(Records for this exercise)

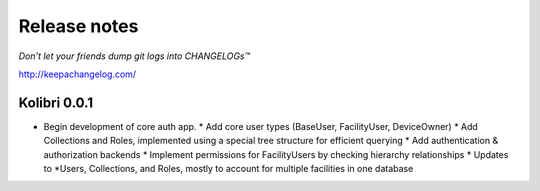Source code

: .. :changelog:

=============
Release notes
=============

*Don’t let your friends dump git logs into CHANGELOGs™*

http://keepachangelog.com/

Kolibri 0.0.1
+++++++++++++

* Begin development of core auth app.
  * Add core user types (BaseUser, FacilityUser, DeviceOwner)
  * Add Collections and Roles, implemented using a special tree structure for efficient querying
  * Add authentication & authorization backends
  * Implement permissions for FacilityUsers by checking hierarchy relationships
  * Updates to *Users, Collections, and Roles, mostly to account for multiple facilities in one database
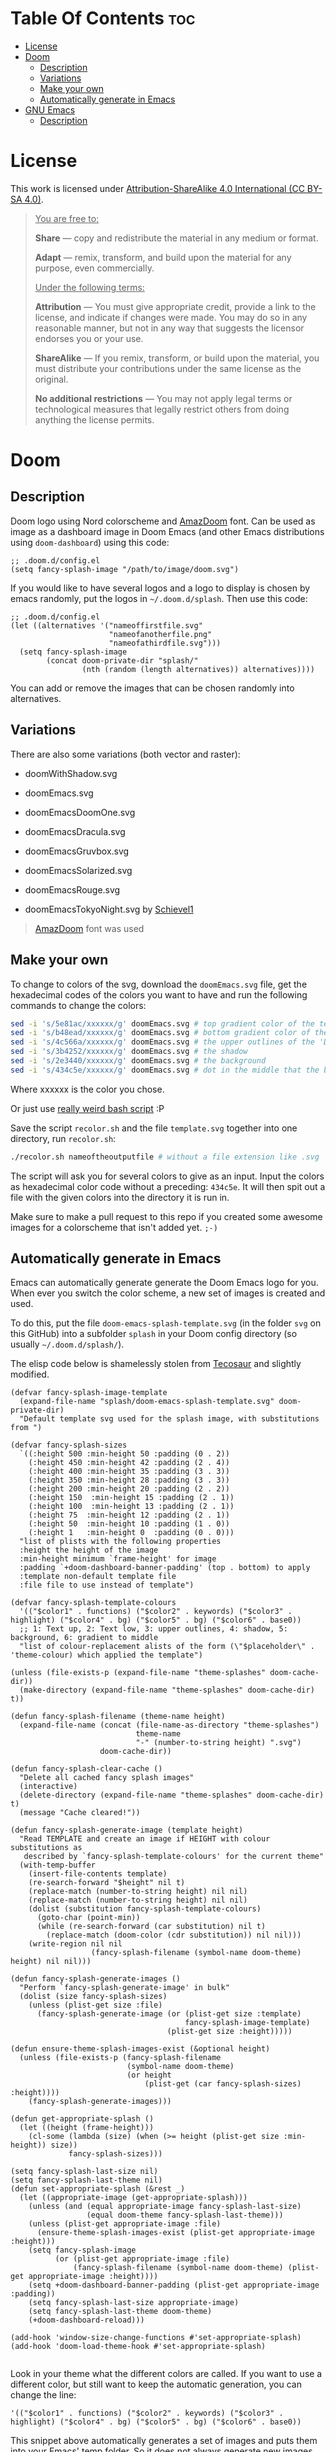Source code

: #+author: tachanka

* Table Of Contents :toc:
- [[#license][License]]
- [[#doom][Doom]]
  - [[#description][Description]]
  - [[#variations][Variations]]
  - [[#make-your-own][Make your own]]
  - [[#automatically-generate-in-emacs][Automatically generate in Emacs]]
- [[#gnu-emacs][GNU Emacs]]
  - [[#description-1][Description]]

* License

#+html: <p align="center"> <img src="screenshot/doomEmacsNord.png"> </p>

#+html: <p align="center">
#+html:     <a href="https://creativecommons.org/licenses/by-sa/4.0/">
#+html:         <img src="https://img.shields.io/badge/CC--BY--SA-161b22?style=for-the-badge&logo=Creative%20Commons&logoColor=white">
#+html:     </a>
#+html: </p>

This work is licensed under [[https://creativecommons.org/licenses/by-sa/4.0/][Attribution-ShareAlike 4.0 International (CC BY-SA 4.0)]].

#+begin_quote
_You are free to:_

    *Share* — copy and redistribute the material in any medium or format.

    *Adapt* — remix, transform, and build upon the material
    for any purpose, even commercially.

_Under the following terms:_

    *Attribution* — You must give appropriate credit, provide a link to the license, and indicate if changes were made. You may do so in any reasonable manner, but not in any way that suggests the licensor endorses you or your use.

    *ShareAlike* — If you remix, transform, or build upon the material, you must distribute your contributions under the same license as the original.

    *No additional restrictions* — You may not apply legal terms or technological measures that legally restrict others from doing anything the license permits.
#+end_quote

* Doom

#+html: <p align="center"> <img src="svg/doom/doom.svg"/><p/>

** Description
Doom logo using Nord colorscheme and [[https://www.fontspace.com/amaz-doom-font-f9098][AmazDoom]] font.
Can be used as image as a dashboard image in Doom Emacs (and other Emacs distributions using =doom-dashboard=) using this code:

#+begin_src elisp
;; .doom.d/config.el
(setq fancy-splash-image "/path/to/image/doom.svg")
#+end_src

If you would like to have several logos and a logo to display is chosen by emacs randomly, put the logos in =~/.doom.d/splash=.
Then use this code:

#+begin_src elisp
;; .doom.d/config.el
(let ((alternatives '("nameoffirstfile.svg"
                      "nameofanotherfile.png"
                      "nameofathirdfile.svg")))
  (setq fancy-splash-image
        (concat doom-private-dir "splash/"
                (nth (random (length alternatives)) alternatives))))
#+end_src

You can add or remove the images that can be chosen randomly into alternatives.

** Variations
There are also some variations (both vector and raster):

+ doomWithShadow.svg

#+html: <p align="center"> <img src="svg/doom/doomWithShadow.svg"/><p/>

+ doomEmacs.svg

#+html: <p align="center"> <img src="svg/doom/doomEmacs.svg"> </p>

+ doomEmacsDoomOne.svg

#+html: <p align="center"> <img src="svg/doom/doomEmacsDoomOne.svg"> </p>

+ doomEmacsDracula.svg

#+html: <p align="center"> <img src="svg/doom/doomEmacsDracula.svg"> </p>

+ doomEmacsGruvbox.svg

#+html: <p align="center"> <img src="svg/doom/doomEmacsGruvbox.svg"> </p>

+ doomEmacsSolarized.svg

#+html: <p align="center"> <img src="svg/doom/doomEmacsSolarized.svg"> </p>

+ doomEmacsRouge.svg

#+html: <p align="center"> <img src="svg/doom/doomEmacsRouge.svg"> </p>

+ doomEmacsTokyoNight.svg by [[https://github.com/Schievel1][Schievel1]]

#+html: <p align="center"> <img src="svg/doom/doomEmacsTokyoNight.svg"> </p>

#+begin_quote
[[https://www.fontspace.com/amaz-doom-font-f9098][AmazDoom]] font was used
#+end_quote

** Make your own
To change to colors of the svg, download the =doomEmacs.svg= file, get the hexadecimal codes of the colors you want to have and run the following commands to change the colors:

#+begin_src sh
sed -i 's/5e81ac/xxxxxx/g' doomEmacs.svg # top gradient color of the text
sed -i 's/b48ead/xxxxxx/g' doomEmacs.svg # bottom gradient color of the text
sed -i 's/4c566a/xxxxxx/g' doomEmacs.svg # the upper outlines of the 'DOOM' text
sed -i 's/3b4252/xxxxxx/g' doomEmacs.svg # the shadow
sed -i 's/2e3440/xxxxxx/g' doomEmacs.svg # the background
sed -i 's/434c5e/xxxxxx/g' doomEmacs.svg # dot in the middle that the background gradients to
#+end_src

Where xxxxxx is the color you chose.

Or just use [[https://github.com/tachanka61/graphics/blob/main/script/recolor.sh][really weird bash script]] :P

Save the script =recolor.sh= and the file =template.svg= together into one directory, run =recolor.sh=:

#+begin_src sh
./recolor.sh nameoftheoutputfile # without a file extension like .svg
#+end_src

The script will ask you for several colors to give as an input. Input the colors as hexadecimal color code without a preceding:  =434c5e=. It will then spit out a file with the given colors into the directory it is run in.

Make sure to make a pull request to this repo if you created some awesome images for a colorscheme that isn't added yet.  =;-)=

** Automatically generate in Emacs
Emacs can automatically generate generate the Doom Emacs logo for you. When ever you switch the color scheme, a new set of images is created and used.

To do this, put the file ~doom-emacs-splash-template.svg~ (in the folder ~svg~ on this GitHub) into a subfolder ~splash~ in your Doom config directory (so usually ~~/.doom.d/splash/~).

The elisp code below is shamelessly stolen from [[https://github.com/tecosaur/emacs-config][Tecosaur]] and slightly modified.

#+begin_src elisp
(defvar fancy-splash-image-template
  (expand-file-name "splash/doom-emacs-splash-template.svg" doom-private-dir)
  "Default template svg used for the splash image, with substitutions from ")

(defvar fancy-splash-sizes
  `((:height 500 :min-height 50 :padding (0 . 2))
    (:height 450 :min-height 42 :padding (2 . 4))
    (:height 400 :min-height 35 :padding (3 . 3))
    (:height 350 :min-height 28 :padding (3 . 3))
    (:height 200 :min-height 20 :padding (2 . 2))
    (:height 150  :min-height 15 :padding (2 . 1))
    (:height 100  :min-height 13 :padding (2 . 1))
    (:height 75  :min-height 12 :padding (2 . 1))
    (:height 50  :min-height 10 :padding (1 . 0))
    (:height 1   :min-height 0  :padding (0 . 0)))
  "list of plists with the following properties
  :height the height of the image
  :min-height minimum `frame-height' for image
  :padding `+doom-dashboard-banner-padding' (top . bottom) to apply
  :template non-default template file
  :file file to use instead of template")

(defvar fancy-splash-template-colours
  '(("$color1" . functions) ("$color2" . keywords) ("$color3" .  highlight) ("$color4" . bg) ("$color5" . bg) ("$color6" . base0))
  ;; 1: Text up, 2: Text low, 3: upper outlines, 4: shadow, 5: background, 6: gradient to middle
  "list of colour-replacement alists of the form (\"$placeholder\" . 'theme-colour) which applied the template")

(unless (file-exists-p (expand-file-name "theme-splashes" doom-cache-dir))
  (make-directory (expand-file-name "theme-splashes" doom-cache-dir) t))

(defun fancy-splash-filename (theme-name height)
  (expand-file-name (concat (file-name-as-directory "theme-splashes")
                            theme-name
                            "-" (number-to-string height) ".svg")
                    doom-cache-dir))

(defun fancy-splash-clear-cache ()
  "Delete all cached fancy splash images"
  (interactive)
  (delete-directory (expand-file-name "theme-splashes" doom-cache-dir) t)
  (message "Cache cleared!"))

(defun fancy-splash-generate-image (template height)
  "Read TEMPLATE and create an image if HEIGHT with colour substitutions as
   described by `fancy-splash-template-colours' for the current theme"
  (with-temp-buffer
    (insert-file-contents template)
    (re-search-forward "$height" nil t)
    (replace-match (number-to-string height) nil nil)
    (replace-match (number-to-string height) nil nil)
    (dolist (substitution fancy-splash-template-colours)
      (goto-char (point-min))
      (while (re-search-forward (car substitution) nil t)
        (replace-match (doom-color (cdr substitution)) nil nil)))
    (write-region nil nil
                  (fancy-splash-filename (symbol-name doom-theme) height) nil nil)))

(defun fancy-splash-generate-images ()
  "Perform `fancy-splash-generate-image' in bulk"
  (dolist (size fancy-splash-sizes)
    (unless (plist-get size :file)
      (fancy-splash-generate-image (or (plist-get size :template)
                                       fancy-splash-image-template)
                                   (plist-get size :height)))))

(defun ensure-theme-splash-images-exist (&optional height)
  (unless (file-exists-p (fancy-splash-filename
                          (symbol-name doom-theme)
                          (or height
                              (plist-get (car fancy-splash-sizes) :height))))
    (fancy-splash-generate-images)))

(defun get-appropriate-splash ()
  (let ((height (frame-height)))
    (cl-some (lambda (size) (when (>= height (plist-get size :min-height)) size))
             fancy-splash-sizes)))

(setq fancy-splash-last-size nil)
(setq fancy-splash-last-theme nil)
(defun set-appropriate-splash (&rest _)
  (let ((appropriate-image (get-appropriate-splash)))
    (unless (and (equal appropriate-image fancy-splash-last-size)
                 (equal doom-theme fancy-splash-last-theme)))
    (unless (plist-get appropriate-image :file)
      (ensure-theme-splash-images-exist (plist-get appropriate-image :height)))
    (setq fancy-splash-image
          (or (plist-get appropriate-image :file)
              (fancy-splash-filename (symbol-name doom-theme) (plist-get appropriate-image :height))))
    (setq +doom-dashboard-banner-padding (plist-get appropriate-image :padding))
    (setq fancy-splash-last-size appropriate-image)
    (setq fancy-splash-last-theme doom-theme)
    (+doom-dashboard-reload)))

(add-hook 'window-size-change-functions #'set-appropriate-splash)
(add-hook 'doom-load-theme-hook #'set-appropriate-splash)

#+end_src

Look in your theme what the different colors are called. If you want to use a different color, but still want to keep the automatic generation, you can change the line:

#+begin_src elisp
  '(("$color1" . functions) ("$color2" . keywords) ("$color3" .  highlight) ("$color4" . bg) ("$color5" . bg) ("$color6" . base0))
#+end_src

This snippet above automatically generates a set of images and puts them into your Emacs' temp folder. So it does not always generate new images every time you start up Emacs. If you changed some of the colors and want to generate new images, use @@html:<kbd>@@M-x@@html:</kbd>@@ ~fancy-splash-clear-cache~.

* GNU Emacs

#+html: <p align="center"> <img src="svg/emacs.svg"> <p/>

** Description
Emacs logo, inspired and based on Papirus icon theme.
Like Doom, also can be used as a dashboard image.

#+begin_quote
Inspired and based on [[https://icon-icons.com/icon/emacs/93840][Papirus]]
#+end_quote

(End Records for this exercise)

▸ **Task statement**:
Print exactly the lines above, between the one holding "- [[#description][Description]]" and the one holding "the following terms:_", inclusive, and nothing besides.

▸ **Solution to this task**:
  - [[#description][Description]]
  - [[#variations][Variations]]
  - [[#make-your-own][Make your own]]
  - [[#automatically-generate-in-emacs][Automatically generate in Emacs]]
- [[#gnu-emacs][GNU Emacs]]
  - [[#description-1][Description]]

* License

#+html: <p align="center"> <img src="screenshot/doomEmacsNord.png"> </p>

#+html: <p align="center">
#+html:     <a href="https://creativecommons.org/licenses/by-sa/4.0/">
#+html:         <img src="https://img.shields.io/badge/CC--BY--SA-161b22?style=for-the-badge&logo=Creative%20Commons&logoColor=white">
#+html:     </a>
#+html: </p>

This work is licensed under [[https://creativecommons.org/licenses/by-sa/4.0/][Attribution-ShareAlike 4.0 International (CC BY-SA 4.0)]].

#+begin_quote
_You are free to:_

    *Share* — copy and redistribute the material in any medium or format.

    *Adapt* — remix, transform, and build upon the material
    for any purpose, even commercially.

_Under the following terms:_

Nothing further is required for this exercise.